Is the seven-dimensional cross product unique?

My question has gathered several useful comments, which together have given me enough pieces of information that I think I now have the answer. I think this is correct, but please don't hesitate to correct me if I'm making any mistakes:

Throughout this answer, the letter $R$ will denote an element of (the fundamental representation of) $SO(7)$, and $\times_1$ and $\times_2$ will denote 7D cross products. We'll use square brackets to denote the rotated vector $R[a]$ and subscripts to denote any additional quantities that the rotation $R$ might depend on.

Since the definition of the cross product fixes its magnitude, we obviously have that $|a \times_1 b| \equiv |a \times_2 b|$ and so $$ a \times_2 b \equiv R_{\times_1, \times_2, a, b} [a \times_1 b]. $$ (I.e. the map is norm-preserving but not a priori linear in $a$ or $b$.)
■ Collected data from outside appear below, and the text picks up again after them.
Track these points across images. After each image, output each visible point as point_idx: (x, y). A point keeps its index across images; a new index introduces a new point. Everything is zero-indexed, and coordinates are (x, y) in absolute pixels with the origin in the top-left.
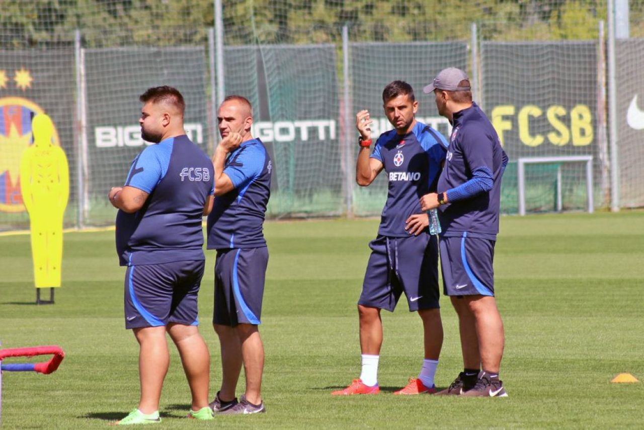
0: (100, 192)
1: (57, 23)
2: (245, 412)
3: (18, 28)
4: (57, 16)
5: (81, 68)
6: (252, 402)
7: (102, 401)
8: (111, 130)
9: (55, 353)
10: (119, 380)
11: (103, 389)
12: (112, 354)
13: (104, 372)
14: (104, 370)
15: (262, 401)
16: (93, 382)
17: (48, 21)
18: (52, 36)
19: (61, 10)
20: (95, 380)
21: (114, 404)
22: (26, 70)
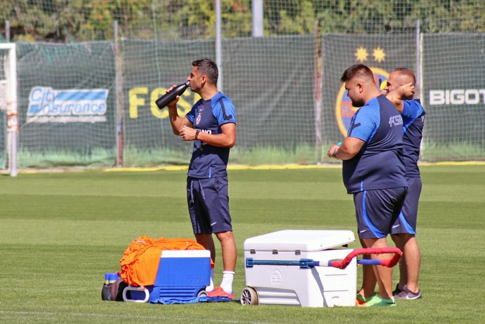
0: (432, 137)
1: (406, 14)
2: (407, 298)
3: (378, 17)
4: (406, 9)
5: (420, 47)
6: (413, 291)
7: (430, 288)
8: (441, 92)
9: (395, 252)
10: (442, 273)
11: (431, 280)
12: (438, 254)
13: (432, 268)
14: (432, 266)
15: (419, 290)
16: (424, 274)
17: (400, 12)
18: (402, 24)
19: (410, 5)
20: (425, 273)
21: (439, 291)
22: (381, 48)
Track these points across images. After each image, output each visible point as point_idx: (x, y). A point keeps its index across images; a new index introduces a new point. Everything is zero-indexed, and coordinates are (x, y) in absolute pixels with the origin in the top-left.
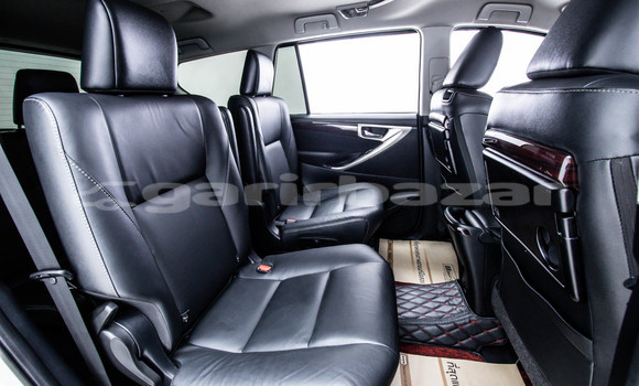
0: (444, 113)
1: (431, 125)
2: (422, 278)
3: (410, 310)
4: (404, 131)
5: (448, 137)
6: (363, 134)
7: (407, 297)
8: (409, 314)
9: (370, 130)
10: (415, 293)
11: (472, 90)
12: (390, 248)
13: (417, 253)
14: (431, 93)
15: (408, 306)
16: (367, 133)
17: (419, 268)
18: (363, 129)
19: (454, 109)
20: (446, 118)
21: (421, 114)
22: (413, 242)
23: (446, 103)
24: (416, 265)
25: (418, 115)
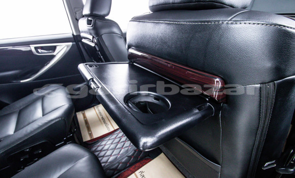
0: (91, 34)
1: (84, 40)
2: (108, 128)
3: (111, 155)
4: (68, 46)
5: (98, 49)
6: (38, 52)
7: (106, 147)
8: (111, 159)
9: (42, 48)
10: (110, 142)
11: (102, 18)
12: (85, 117)
13: (100, 113)
14: (77, 20)
15: (109, 153)
16: (39, 50)
17: (105, 122)
18: (36, 48)
19: (96, 31)
20: (93, 37)
21: (75, 34)
22: (95, 107)
23: (90, 27)
24: (102, 121)
25: (73, 35)
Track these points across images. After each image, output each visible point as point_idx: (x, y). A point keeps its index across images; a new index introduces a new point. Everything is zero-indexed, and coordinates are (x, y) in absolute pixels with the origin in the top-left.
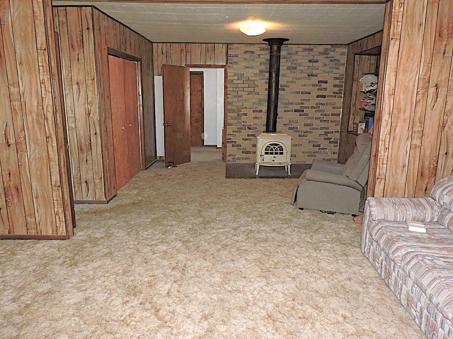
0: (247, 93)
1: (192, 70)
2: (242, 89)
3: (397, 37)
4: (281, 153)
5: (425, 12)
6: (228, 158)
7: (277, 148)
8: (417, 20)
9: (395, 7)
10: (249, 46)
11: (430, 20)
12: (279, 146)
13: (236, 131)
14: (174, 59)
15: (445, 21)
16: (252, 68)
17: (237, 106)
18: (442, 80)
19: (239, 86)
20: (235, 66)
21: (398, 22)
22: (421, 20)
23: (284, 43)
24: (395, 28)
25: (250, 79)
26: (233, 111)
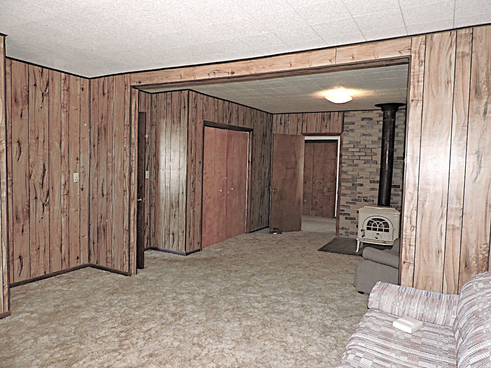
0: (363, 162)
1: (307, 138)
2: (358, 158)
3: (418, 99)
4: (387, 231)
5: (453, 68)
6: (341, 231)
7: (381, 224)
8: (443, 78)
9: (414, 66)
10: (368, 113)
11: (461, 76)
12: (384, 222)
13: (350, 203)
14: (291, 128)
15: (483, 76)
16: (370, 135)
17: (352, 175)
18: (485, 146)
19: (354, 155)
20: (351, 134)
21: (418, 82)
22: (449, 76)
23: (400, 108)
24: (416, 89)
25: (367, 147)
26: (347, 181)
However, it turns out that any two 7D cross products are related by a single rigid rotation of the entire vector space: that is, for any two cross products $\times_1$ and $\times_2$, we have $$ a \times_2 b \equiv \pm R_{\times_1, \times_2} \left[ R_{\times_1, \times_2}^{-1}[a] \times_1 R_{\times_1, \times_2}^{-1}[b] \right]. $$ (We can drop the "$\pm$" if we allow $R$ to be a general element of $O(7)$ instead of $SO(7)$.) This nontrivial result is what Massey means when he says that the 7D cross product is "unique up to isomorphism"; by "isomorphism" he means a single rigid rotation of the entire vector space.

Now let's think about this from a different perspective. Above, we started with two arbitrary fixed cross products $\times_1$ and $\times_2$ and considered a rotation $R_{\times_1, \times_2}$ that related them. Now let's instead start with a particular cross product $\times_1$ and imagine a generic "rotated version" $$ f_{\times_1,R}(a, b) := R\left[ R^{-1}[a] \times_1 R^{-1}[b] \right], \qquad R \in SO(7). $$ We can show that $f_{\times_1, R}$ is also a cross product $\times_2$ (with the same orientation as $\times_1$ if $R \in SO(7)$). This is in some sense the converse of the previous result; the previous result states that any two cross products are rotations of each other, and this result states that the rotation of any cross product is another cross product.

In 3D, it turns out that there is a single cross product $\times$ (up to orientation reversal) and $f_{R,\times} \equiv \times$ for all $R \in SO(3)$. But this is not true in 7D. In 7D it turns out that for any fixed cross product $\times_1$, the claim $f_{\times_1, R} \equiv \times_1$ is only true for a set of rotations $R$ that forms a proper subgroup of $SO(7)$ that is isomorphic to the exceptional Lie group $G_2$. (As Jason DeVito explains in the comments, the exact subgroup of $SO(7)$ depends on $\times_1$, but it is always isomorphic to $G_2$.)

The set of distinct 7D cross products is therefore $X := SO(7)/G_2$. (More precisely, this is the set of transformations that maps an arbitrary initial cross product into any other cross product.) Since $SO(n)$ is always a simple Lie group, $G_2$ is not a normal subgroup of $SO(7)$. So $X$ does not have the full structure of a Lie group, but only of a homogeneous space. In fact, it turns out that this homogeneous space $SO(7)/G_2$ is isometric to the real projective space $\mathbb{R}P^7$.

Now let's fix an orthonormal basis of $\mathbb{R}^7$ and consider the set of cross products that map basis vectors to basis vectors. One way to do this is to choose an arbitrary such cross product $\times_1$ and then consider the cosets $R\, G_2 \in X$ that transform $\times_1$ to another cross product with the same property of mapping basis vectors to basis vectors. We find that this is a finite subset of $X \cong \mathbb{R}P^7$ with 480 elements. (But the other elements of $X$ are still perfectly valid cross products.)

TLDR: There are an uncountably infinite number of distinct 7D cross products, and they form a Reimannian manifold isometric to the real projective space $\mathbb{R}P^7$.